INSTRUCTION
Can you transcribe the lines starting with the one that contains "November 12, 2025" and ending after the one that contains "Whispers of Dawn", both included? Leave out the pictures.
==== MATERIAL TO PROCESS ====
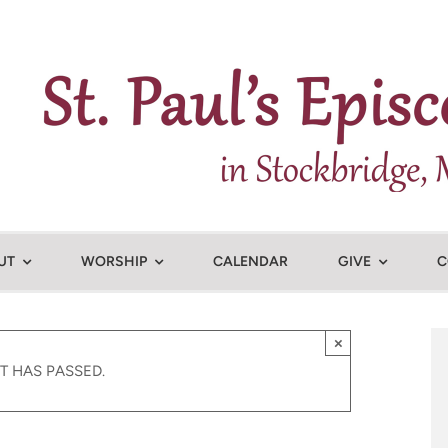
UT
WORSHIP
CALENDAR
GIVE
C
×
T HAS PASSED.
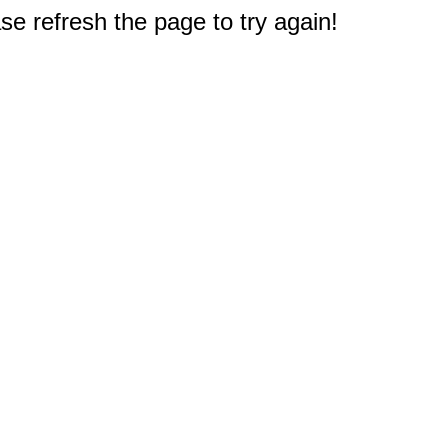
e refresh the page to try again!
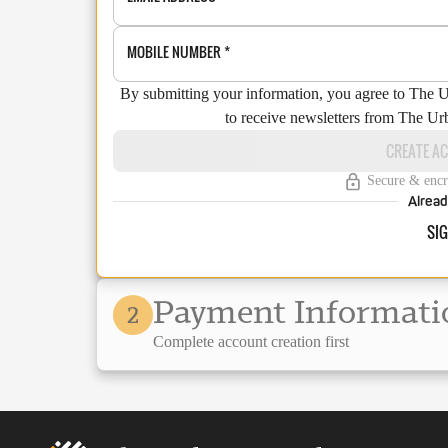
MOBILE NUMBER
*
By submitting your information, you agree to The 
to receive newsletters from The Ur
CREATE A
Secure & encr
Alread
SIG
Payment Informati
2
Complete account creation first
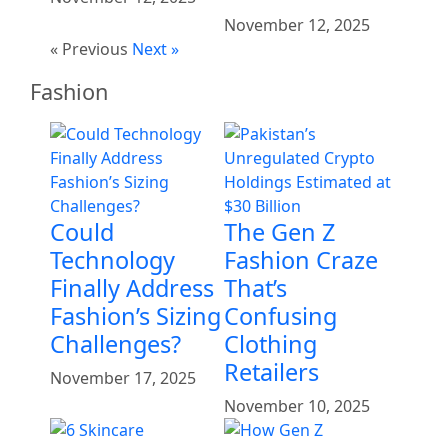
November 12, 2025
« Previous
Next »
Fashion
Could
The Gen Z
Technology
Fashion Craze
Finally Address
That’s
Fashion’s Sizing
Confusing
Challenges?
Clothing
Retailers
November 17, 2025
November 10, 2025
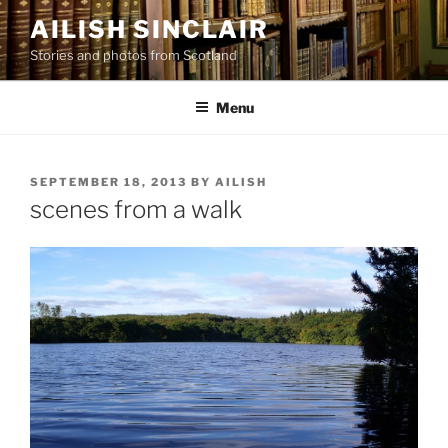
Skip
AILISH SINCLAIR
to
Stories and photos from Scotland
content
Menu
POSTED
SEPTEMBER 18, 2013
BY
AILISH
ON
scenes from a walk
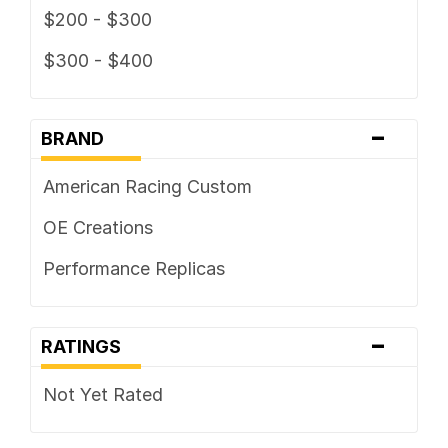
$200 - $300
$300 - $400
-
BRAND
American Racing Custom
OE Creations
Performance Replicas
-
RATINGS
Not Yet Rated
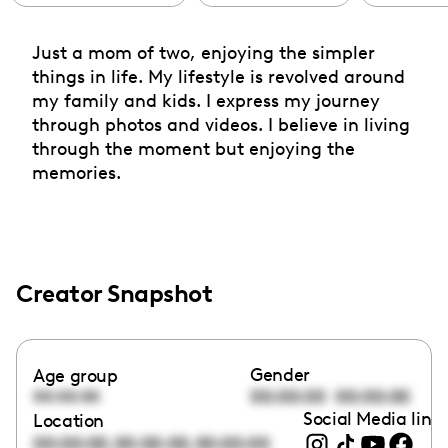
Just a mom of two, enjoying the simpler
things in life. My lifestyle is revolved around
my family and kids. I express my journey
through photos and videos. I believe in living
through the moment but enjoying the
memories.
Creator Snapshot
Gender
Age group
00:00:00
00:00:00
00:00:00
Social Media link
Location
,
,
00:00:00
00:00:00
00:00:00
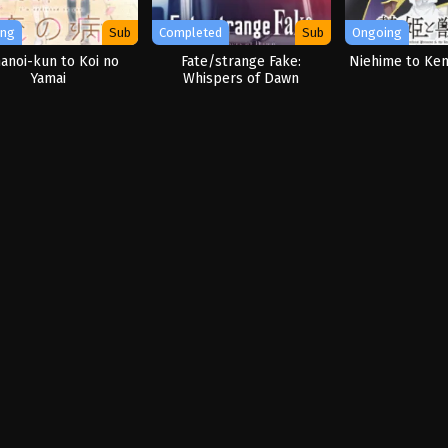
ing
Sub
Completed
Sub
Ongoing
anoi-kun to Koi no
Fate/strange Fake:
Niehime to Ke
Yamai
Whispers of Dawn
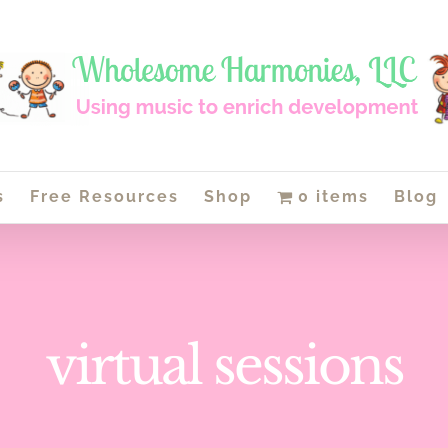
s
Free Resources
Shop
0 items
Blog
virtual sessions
====
==== MATERIAL TO PROCESS ====
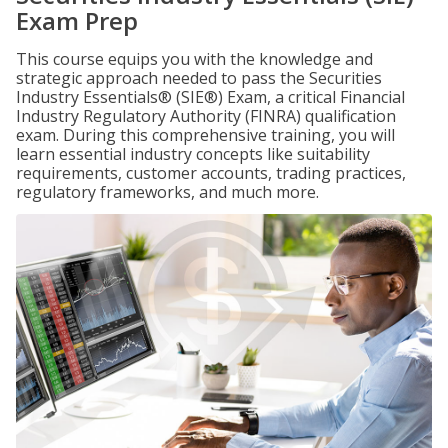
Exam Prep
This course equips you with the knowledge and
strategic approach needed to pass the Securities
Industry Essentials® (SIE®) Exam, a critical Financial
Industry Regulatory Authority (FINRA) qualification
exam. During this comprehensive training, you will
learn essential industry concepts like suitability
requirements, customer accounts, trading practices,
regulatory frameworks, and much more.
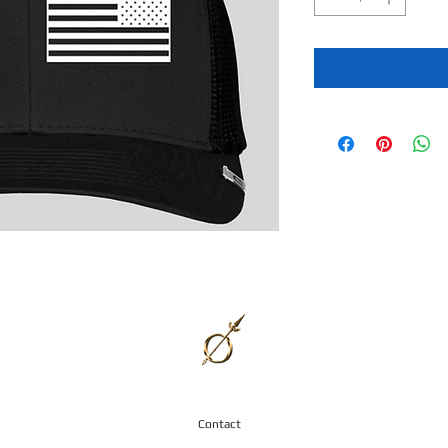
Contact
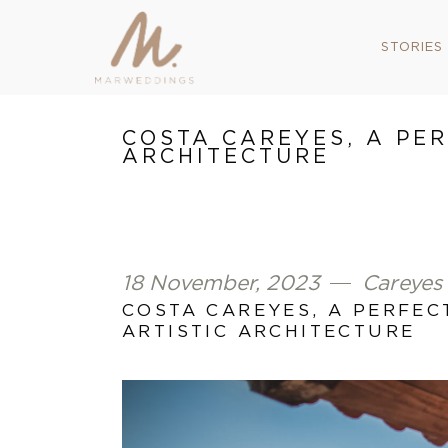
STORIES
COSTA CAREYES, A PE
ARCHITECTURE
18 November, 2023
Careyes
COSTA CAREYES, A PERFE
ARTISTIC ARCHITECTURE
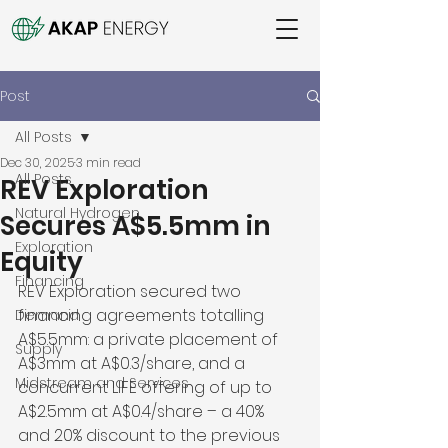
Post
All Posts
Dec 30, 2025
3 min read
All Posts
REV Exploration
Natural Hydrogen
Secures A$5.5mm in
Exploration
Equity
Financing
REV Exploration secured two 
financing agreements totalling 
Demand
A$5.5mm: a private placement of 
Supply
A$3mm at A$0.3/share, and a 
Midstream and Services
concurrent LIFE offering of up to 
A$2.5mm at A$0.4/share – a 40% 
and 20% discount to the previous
====
ANSWER TO THE PROBLEM
November 12, 2025
« Previous
Next »
Fashion
Could
The Gen Z
Technology
Fashion Craze
Finally Address
That’s
Fashion’s Sizing
Confusing
Challenges?
Clothing
Retailers
November 17, 2025
November 10, 2025
Skip
AILISH SINCLAIR
to
Stories and photos from Scotland
content
Menu
POSTED
SEPTEMBER 18, 2013
BY
AILISH
ON
scenes from a walk
$200 - $300
$300 - $400
-
BRAND
American Racing Custom
OE Creations
Performance Replicas
-
RATINGS
Not Yet Rated
Just a mom of two, enjoying the simpler
things in life. My lifestyle is revolved around
my family and kids. I express my journey
through photos and videos. I believe in living
through the moment but enjoying the
memories.
Creator Snapshot
Gender
Age group
00:00:00
00:00:00
00:00:00
Social Media link
Location
,
,
00:00:00
00:00:00
00:00:00
ing
Sub
Completed
Sub
Ongoing
anoi-kun to Koi no
Fate/strange Fake:
Niehime to Ke
Yamai
Whispers of Dawn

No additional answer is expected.